Automatically Find Content on your Disk!

Amarok 1.4: They had two buttons for "Update Collection" and "Rescan Collection". I still have no idea what the difference is.
Amarok 2.x: Now they just have "Update." However, there is no way to remove anything from your collection. So I had to move some of my songs outside my music folder, so that they would never play again (like my "Learning French" CDs).

Welcome to the Music Player of the Future! I could keep going, but my rage is fading. I really can't find a better player for Linux though... so I guess I gotta cut them some slack. This is free software after all, most of them are volunteers (give or take the magnatune guys).

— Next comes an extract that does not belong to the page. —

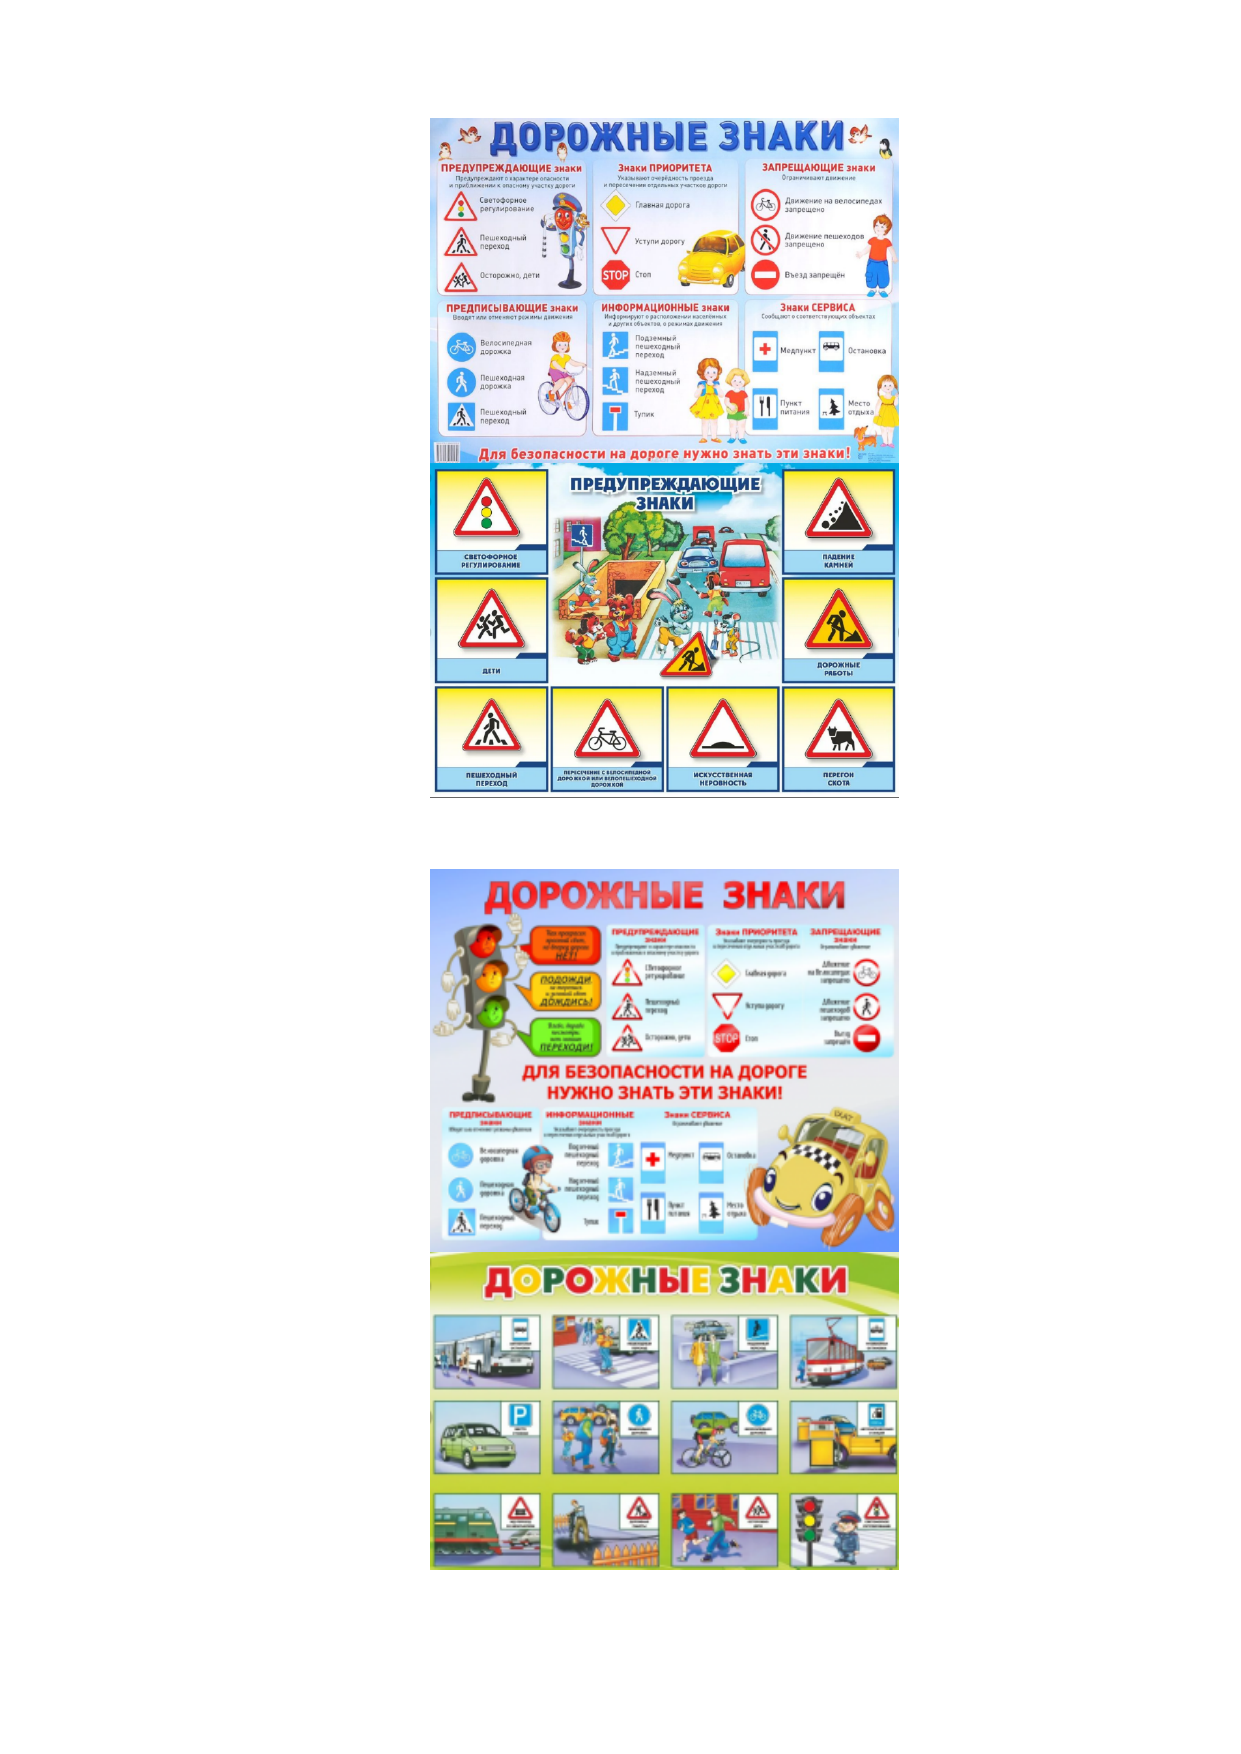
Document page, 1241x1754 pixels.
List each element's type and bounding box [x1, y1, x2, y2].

picture [430, 869, 899, 1570]
picture [430, 118, 899, 798]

In the true spirit of Open Source, I actually tried to get in and fix some of this myself. Repeatedly (after getting particularly annoyed about something or another). But there was so much weird QT interaction that I couldn't figure anything out. I spent several hours trying to figure out how (or if) the weighted random tracks feature worked, only to conclude that if the button did anything at all, it was doing the randomization in QT itself (or some arcane callback hidden somewhere).

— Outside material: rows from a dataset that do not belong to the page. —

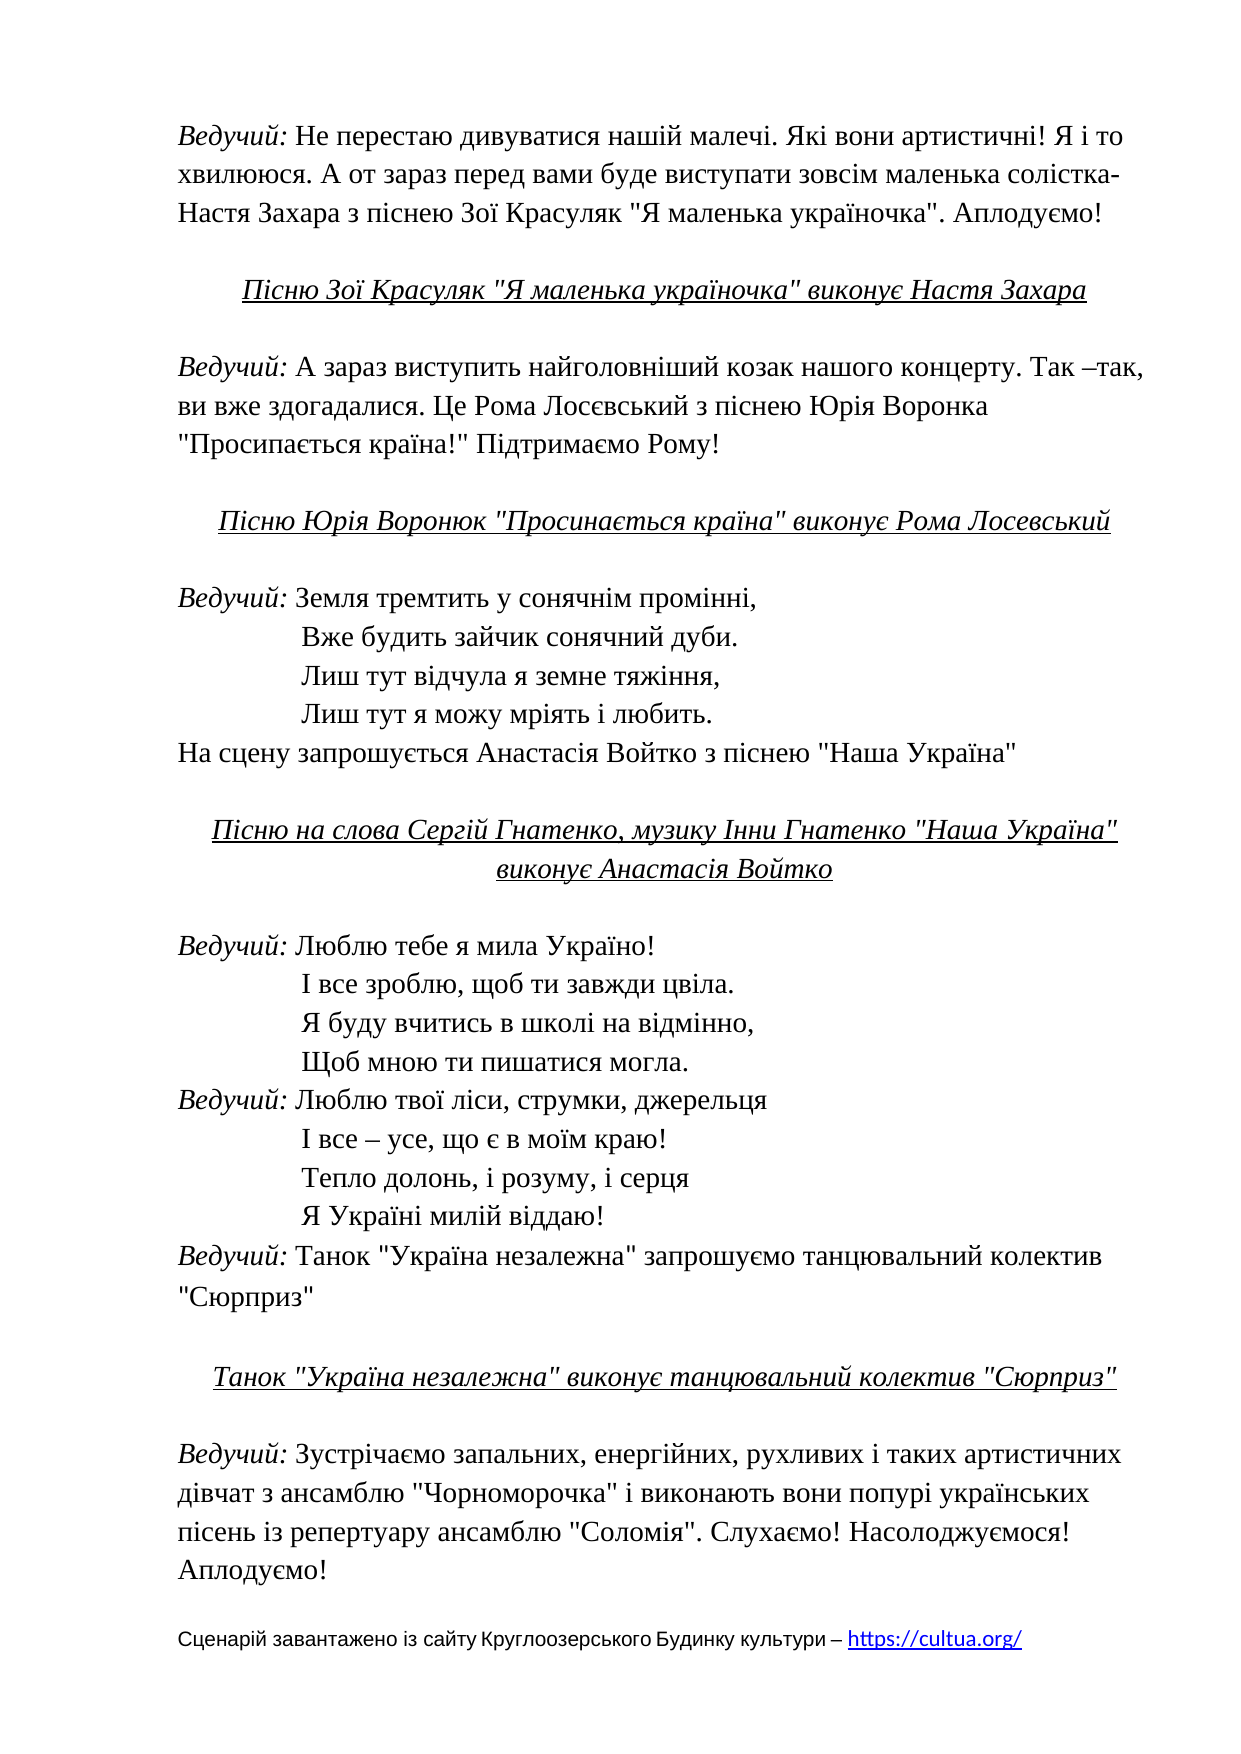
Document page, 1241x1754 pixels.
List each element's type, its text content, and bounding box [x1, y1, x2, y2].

text Ведучий: Люблю твої ліси, струмки, джерельця [177, 1082, 1152, 1116]
text Ведучий: А зараз виступить найголовніший козак нашого концерту. Так –так, ви вже здогадалися. Це Рома Лосєвський з піснею Юрія Воронка "Просипається країна!" Підтримаємо Рому! [177, 349, 1152, 460]
text Пісню Юрія Воронюк "Просинається країна" виконує Рома Лосевський [177, 503, 1152, 537]
text Щоб мною ти пишатися могла. [177, 1044, 1152, 1077]
text Я буду вчитись в школі на відмінно, [177, 1005, 1152, 1039]
text Ведучий: Земля тремтить у сонячнім промінні, [177, 581, 1152, 614]
text Лиш тут відчула я земне тяжіння, [177, 658, 1152, 692]
text Ведучий: Не перестаю дивуватися нашій малечі. Які вони артистичні! Я і то хвилююся. А от зараз перед вами буде виступати зовсім маленька солістка- Настя Захара з піснею Зої Красуляк "Я маленька україночка". Аплодуємо! [177, 118, 1152, 229]
text Ведучий: Танок "Україна незалежна" запрошуємо танцювальний колектив "Сюрприз" [177, 1237, 1152, 1313]
text Вже будить зайчик сонячний дуби. [177, 619, 1152, 653]
text І все – усе, що є в моїм краю! [177, 1121, 1152, 1155]
text На сцену запрошується Анастасія Войтко з піснею "Наша Україна" [177, 735, 1152, 769]
text Я Україні милій віддаю! [177, 1198, 1152, 1232]
text Танок "Україна незалежна" виконує танцювальний колектив "Сюрприз" [177, 1359, 1152, 1393]
text І все зроблю, щоб ти завжди цвіла. [177, 967, 1152, 1000]
text Ведучий: Люблю тебе я мила Україно! [177, 928, 1152, 961]
text Пісню Зої Красуляк "Я маленька україночка" виконує Настя Захара [177, 272, 1152, 306]
text Лиш тут я можу мріять і любить. [177, 697, 1152, 730]
text Тепло долонь, і розуму, і серця [177, 1160, 1152, 1193]
text Пісню на слова Сергій Гнатенко, музику Інни Гнатенко "Наша Україна" виконує Анастасія Войтко [177, 812, 1152, 884]
text Ведучий: Зустрічаємо запальних, енергійних, рухливих і таких артистичних дівчат з ансамблю "Чорноморочка" і виконають вони попурі українських пісень із репертуару ансамблю "Соломія". Слухаємо! Насолоджуємося! Аплодуємо! [177, 1437, 1152, 1586]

Oh well, back to re-rating everything by hand....

20100415

man gcc

To whom it may concern:

gcc -O3 does NOT enable -funroll-loops, and has not done so since at least version 2.95.3 (released March 16, 2001). I don't know if it used to back in the olden days (like last millennium), but it doesn't now.

gcc 2.95.3:
-O3
Optimize yet more. `-O3' turns on all optimizations specified by `-O2' and also turns on the `inline-functions' option.

gcc 3.04
-O3
Optimize yet more. `-O3' turns on all optimizations specified by `-O2' and also turns on the `-finline-functions' and `-frename-registers' options.

gcc 3.1.1
-O3
Optimize yet more. -O3 turns on all optimizations specified by -O2 and also turns on the -finline-functions and -frename-registers options.

gcc 3.2.3
-O3
Optimize yet more. -O3 turns on all optimizations specified by -O2 and also turns on the -finline-functions and -frename-registers options.

gcc 3.3.6
-O3
Optimize yet more. -O3 turns on all optimizations specified by -O2 and also turns on the -finline-functions and -frename-registers options.

gcc 3.4.6
-O3
Optimize yet more. -O3 turns on all optimizations specified by -O2 and also turns on the -finline-functions, -fweb, -frename-registers and -funswitch-loops options.

gcc 4.0.4
-O3
Optimize yet more. -O3 turns on all optimizations specified by -O2 and also turns on the -finline-functions, -funswitch-loops and -fgcse-after-reload options.

gcc 4.1.2
-O3
Optimize yet more. -O3 turns on all optimizations specified by -O2 and also turns on the -finline-functions, -funswitch-loops and -fgcse-after-reload options.

gcc 4.4.3
-O3
Optimize yet more. -O3 turns on all optimizations specified by -O2 and also turns on the -finline-functions, -funswitch-loops, -fpredictive-commoning, -fgcse-after-reload and -ftree-vectorize options.

gcc 4.5.0
-O3
Optimize yet more. -O3 turns on all optimizations specified by -O2 and also turns on the -finline-functions, -funswitch-loops, -fpredictive-commoning, -fgcse-after-reload and -ftree-vectorize options.

This has been a public service announcement regarding gcc.
Thank you for your time. You may return to your regularly scheduled blogging.

20100401

More optimizations...

As half a followup to my last post, I just tried to recompile all of the C/C++ code I've written on my system (and a few small projects I didn't) with -O3 -ftree-vectorizer-verbose=2 to see what it could actually vectorize.

The results were rather dismal. It optimized one loop that looked like this:

for(int x=0;x<mySize;x++) {
    t[x] = myItems[x];
}

And a bunch that were constant initialization like this:

for(int x=0;x<mySize;x++) {
    t[x] = 0;
}

There were also a couple more in my BitArray that had errors, but looked like I might be able to rewrite them to be vectorizable. Granted, you spend a lot of time in loops, so a few optimizations go a long way, but overall it looks like it has a hard time working with most code.